A kostka to jest tragedia, grałem kilka lat na gitarze kostką i było ok, a
na basie po prostu się nie da… może mam go za nisko?? ale tak jest mi
najwygodniej z palcami, a lewą ręką idealnie operuje mi się na progach.
Staram się grać nadgarstkiem, ale po prostu mi nie idzie… mając trochę
uniesioną gitarę do góry (wiadomo gryf jest wyżej niż dół), nie walę
pod kątem prostym w struny i przez to wychodzi mi to tragicznie. Przy
podniesieniu basu bardzo wysoko jest już ok (na klacie go mam:P ), ale tak z
koleji nie jestem w stanie grać później palcami…
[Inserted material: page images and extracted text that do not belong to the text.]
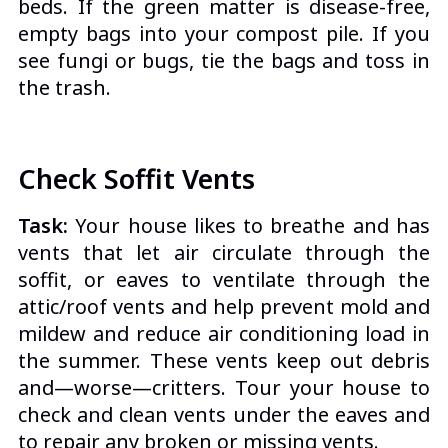
beds. If the green matter is disease-free,
empty bags into your compost pile.
If you
see fungi or bugs, tie the bags and toss in
the trash.
Check Soffit Vents
Task:
Your house likes to breathe and has
vents that let air circulate through the
soffit, or eaves to ventilate through the
attic/roof vents and help prevent mold and
mildew and reduce air conditioning load in
the summer. These vents keep out debris
and—worse—critters. Tour your house to
check and clean vents under the eaves and
to repair any broken or missing vents.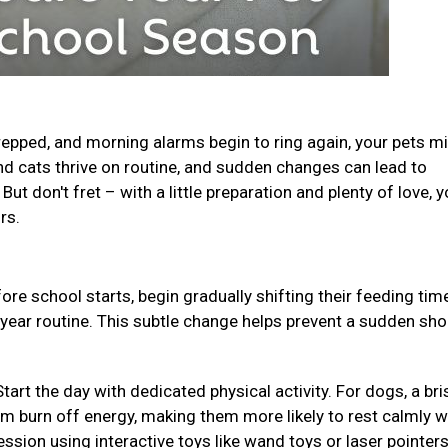
epped, and morning alarms begin to ring again, your pets m
and cats thrive on routine, and sudden changes can lead to
ut don't fret – with a little preparation and plenty of love, y
urs.
ore school starts, begin gradually shifting their feeding ti
-year routine. This subtle change helps prevent a sudden sho
Start the day with dedicated physical activity. For dogs, a bri
em burn off energy, making them more likely to rest calmly w
ession using interactive toys like wand toys or laser pointer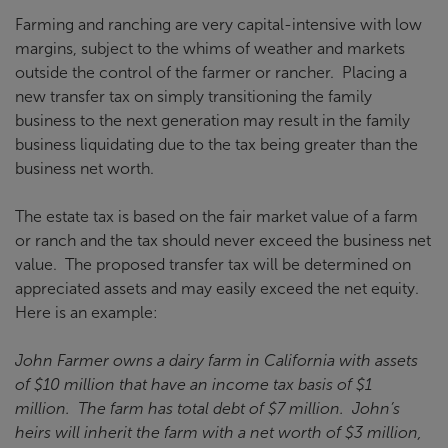
Farming and ranching are very capital-intensive with low
margins, subject to the whims of weather and markets
outside the control of the farmer or rancher. Placing a
new transfer tax on simply transitioning the family
business to the next generation may result in the family
business liquidating due to the tax being greater than the
business net worth.
The estate tax is based on the fair market value of a farm
or ranch and the tax should never exceed the business net
value. The proposed transfer tax will be determined on
appreciated assets and may easily exceed the net equity.
Here is an example:
John Farmer owns a dairy farm in California with assets
of $10 million that have an income tax basis of $1
million. The farm has total debt of $7 million. John’s
heirs will inherit the farm with a net worth of $3 million,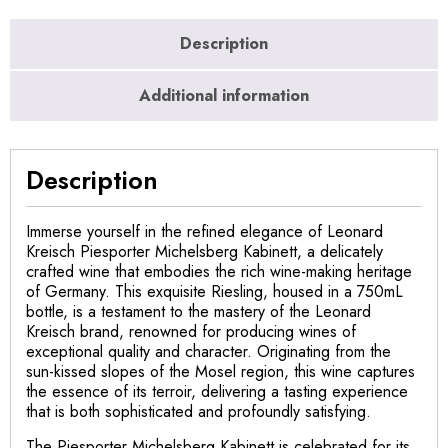
Description
Additional information
Description
Immerse yourself in the refined elegance of Leonard
Kreisch Piesporter Michelsberg Kabinett, a delicately
crafted wine that embodies the rich wine-making heritage
of Germany. This exquisite Riesling, housed in a 750mL
bottle, is a testament to the mastery of the Leonard
Kreisch brand, renowned for producing wines of
exceptional quality and character. Originating from the
sun-kissed slopes of the Mosel region, this wine captures
the essence of its terroir, delivering a tasting experience
that is both sophisticated and profoundly satisfying.
The Piesporter Michelsberg Kabinett is celebrated for its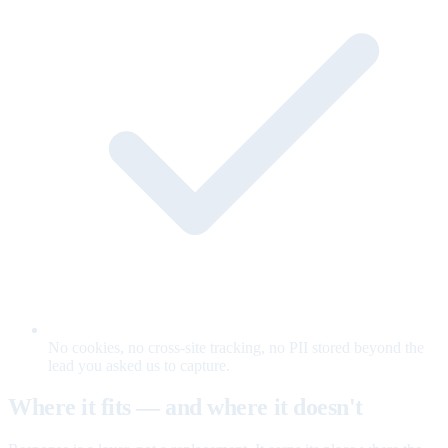
No cookies, no cross-site tracking, no PII stored beyond the
lead you asked us to capture.
Where it fits — and where it doesn't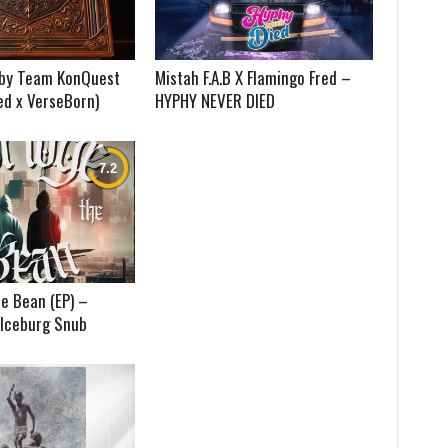
) by Team KonQuest
Mistah F.A.B X Flamingo Fred –
ed x VerseBorn)
HYPHY NEVER DIED
e Bean (EP) –
 Iceburg Snub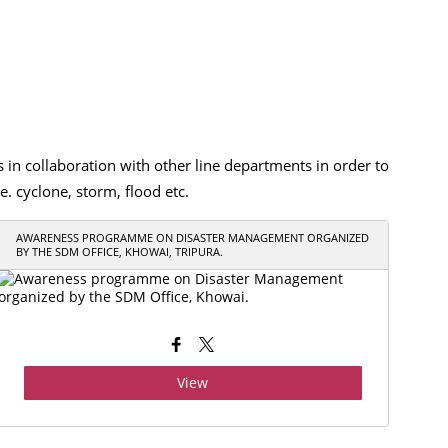
 collaboration with other line departments in order to
. cyclone, storm, flood etc.
AWARENESS PROGRAMME ON DISASTER MANAGEMENT ORGANIZED
BY THE SDM OFFICE, KHOWAI, TRIPURA.
View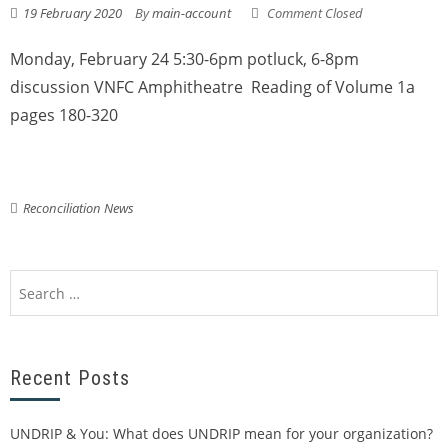
19 February 2020
By
main-account
Comment Closed
Monday, February 24 5:30-6pm potluck, 6-8pm
discussion VNFC Amphitheatre Reading of Volume 1a
pages 180-320
Reconciliation News
Recent Posts
UNDRIP & You: What does UNDRIP mean for your organization?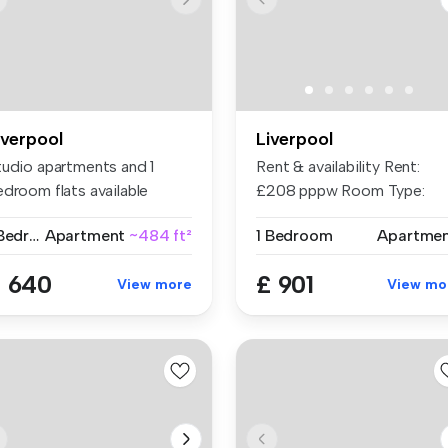
iverpool
Liverpool
tudio apartments and 1
Rent & availability Rent:
edroom flats available
£208 pppw Room Type:
rough R...
Smart Apar...
1 Bedroom
Apartment
~484 ft²
1 Bedroom
Apartme
 640
£ 901
View more
View mo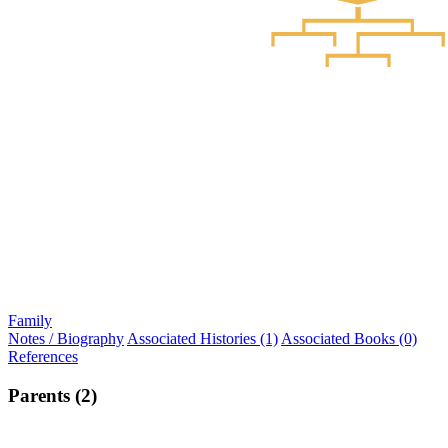
Family
Notes / Biography
Associated Histories (1)
Associated Books (0)
References
Parents (2)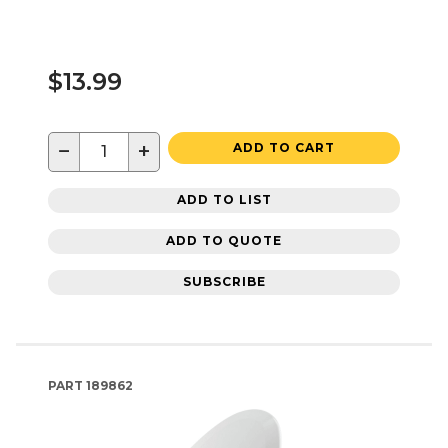
$13.99
−
+
ADD TO CART
ADD TO LIST
ADD TO QUOTE
SUBSCRIBE
PART
189862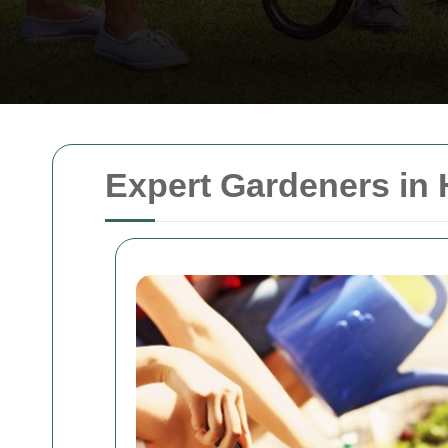
Expert Gardeners in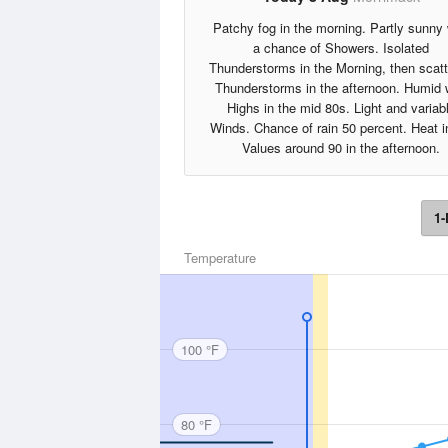
Patchy fog in the morning. Partly sunny 
a chance of Showers. Isolated
Thunderstorms in the Morning, then scat
Thunderstorms in the afternoon. Humid 
Highs in the mid 80s. Light and variab
Winds. Chance of rain 50 percent. Heat 
Values around 90 in the afternoon.
1-
Temperature
100 °F
80 °F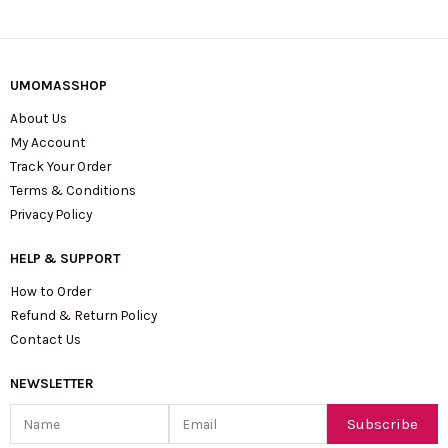
UMOMASSHOP
About Us
My Account
Track Your Order
Terms & Conditions
Privacy Policy
HELP & SUPPORT
How to Order
Refund & Return Policy
Contact Us
NEWSLETTER
Name
Email
Subscribe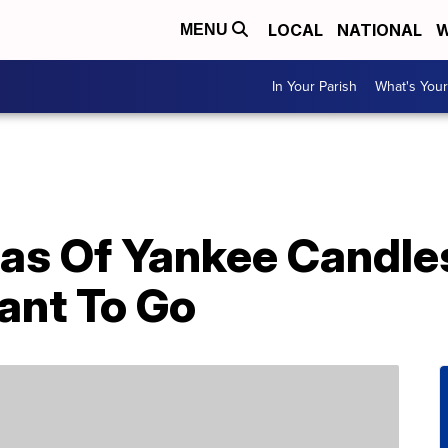
LOCAL
NATIONAL
W
MENU
In Your Parish
What's Your
as Of Yankee Candle
ant To Go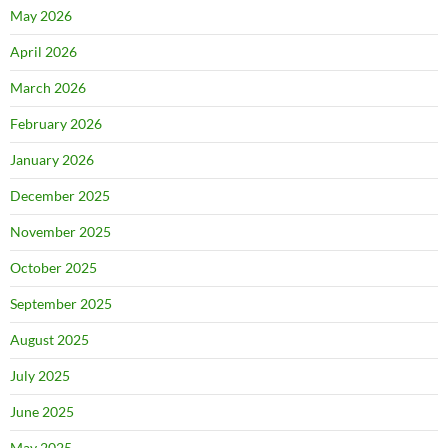
May 2026
April 2026
March 2026
February 2026
January 2026
December 2025
November 2025
October 2025
September 2025
August 2025
July 2025
June 2025
May 2025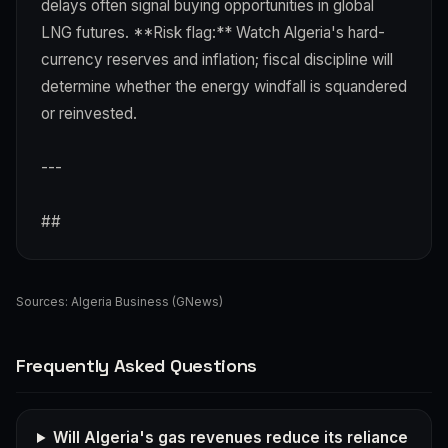
delays often signal buying opportunities in global
LNG futures. **Risk flag:** Watch Algeria's hard-
currency reserves and inflation; fiscal discipline will
determine whether the energy windfall is squandered
or reinvested.
---
##
Sources:
Algeria Business (GNews)
Frequently Asked Questions
Will Algeria's gas revenues reduce its reliance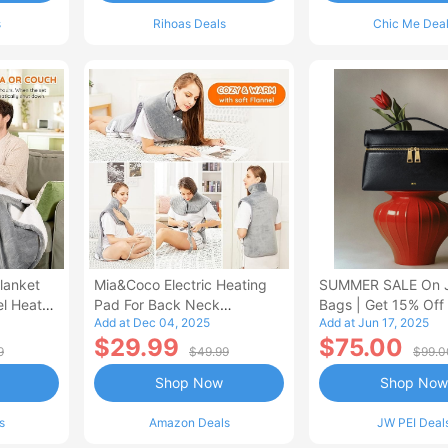
s
Rihoas Deals
Chic Me Dea
lanket
Mia&Coco Electric Heating
SUMMER SALE On 
el Heated
Pad For Back Neck
Bags | Get 15% Off
Add at Dec 04, 2025
Add at Jun 17, 2025
Shoulders Pain Relief
$29.99
$75.00
9
$49.99
$99.0
Shop Now
Shop Now
s
Amazon Deals
JW PEI Deal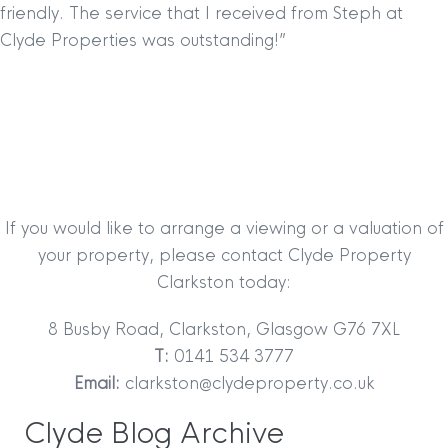
friendly. The service that
I received from Steph at
Clyde Properties was outstanding!”
If you would like to arrange a viewing or a valuation of
your property, please contact Clyde Property
Clarkston today:
8 Busby Road, Clarkston, Glasgow G76 7XL
T:
0141 534 3777
Email:
clarkston@clydeproperty.co.uk
Clyde Blog Archive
I jakoś niezależnie od grubości kostki mi to nie idzie…
Chyba muszę ćwiczyć i ćwiczyć i grać tylko palcami…
Nie zależy to od basu, bo i na Skajłeju i na Yamaha mam ten sam problem…
Jak grasz kostką z basem nisko, to musisz nadgarstkiem się namachać.
Przyjrzyj się jak np. Titus gra w Homo Twist.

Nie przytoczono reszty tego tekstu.